Thomas Kidera

Partner

New York


Read full biography at www.orrick.com

Tom Kidera navigates companies through crisis.  Whether handling sensitive investigations or litigating billion-dollar cases, Tom brings a creative approach and dogged dedication to his clients and the profession.  As a partner in the firm's Complex Litigation and Dispute Resolution group, Tom represents auditing firms, financial institutions, and the Firm's infrastructure clients in complex commercial litigations and regulatory enforcement proceedings. 

He is particularly knowledgeable about issues of force majeure and catastrophic market disruption, having served on a team of Orrick lawyers whose force majeure-related victory on behalf of long-time client, Hemlock Semiconductor LLC, was deemed a Top 10 Business Case of 2010-2019 by the Michigan Bar journal.

Tom represents auditing firms and accountants in regulatory proceedings commenced by the SEC and the PCAOB as well as civil litigations. He has experience managing and conducting large scale internal investigations, liaising with regulators, remediating problems, and managing risk and liability in delicate circumstances.

In addition, Tom advises the Firm's energy and infrastructure clients on litigation matters, previously having served as a member of the Orrick team representing Hemlock Semiconductor (a leading producer of solar-grade polycrystalline silicon) in commercial proceedings throughout the U.S. and around the globe.

Tom also has substantial experience in RMBS-related matters representing securitization sponsors and mortgage loan servicers in an array of litigations from securities fraud and loan repurchase disputes to ERISA and consumer class actions, also consulting and advising on the interpretation of securitization documents and events of default.  

Tom maintains an active pro bono practice representing asylum seekers and U.S. veterans seeking discharge status upgrades.  Tom is also active in firm recruiting and retention efforts, serving on the hiring and summer program committees in New York, as well as the Professional Development Committee.  He was a summer associate in the firm’s New York office in 2009.

□ □ □ □

→ ABOUT THIS EXERCISE: According to the biography, which publication named the Hemlock Semiconductor force majeure victory a Top 10 Business Case of 2010-2019?

□ □ □ □

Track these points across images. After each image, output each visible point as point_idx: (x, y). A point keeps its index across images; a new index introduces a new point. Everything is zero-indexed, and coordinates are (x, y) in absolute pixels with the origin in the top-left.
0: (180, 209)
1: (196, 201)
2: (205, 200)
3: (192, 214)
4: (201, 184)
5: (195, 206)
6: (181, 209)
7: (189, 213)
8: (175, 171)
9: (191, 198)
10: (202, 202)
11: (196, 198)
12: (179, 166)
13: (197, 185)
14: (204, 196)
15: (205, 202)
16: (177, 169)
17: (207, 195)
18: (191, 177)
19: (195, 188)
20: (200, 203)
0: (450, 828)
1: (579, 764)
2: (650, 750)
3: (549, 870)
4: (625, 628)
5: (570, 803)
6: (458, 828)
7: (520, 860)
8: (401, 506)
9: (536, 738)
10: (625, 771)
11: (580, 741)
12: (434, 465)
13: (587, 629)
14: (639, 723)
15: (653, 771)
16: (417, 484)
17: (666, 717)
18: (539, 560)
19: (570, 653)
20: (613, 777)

□ □ □ □

→ OUTPUT: The Michigan Bar journal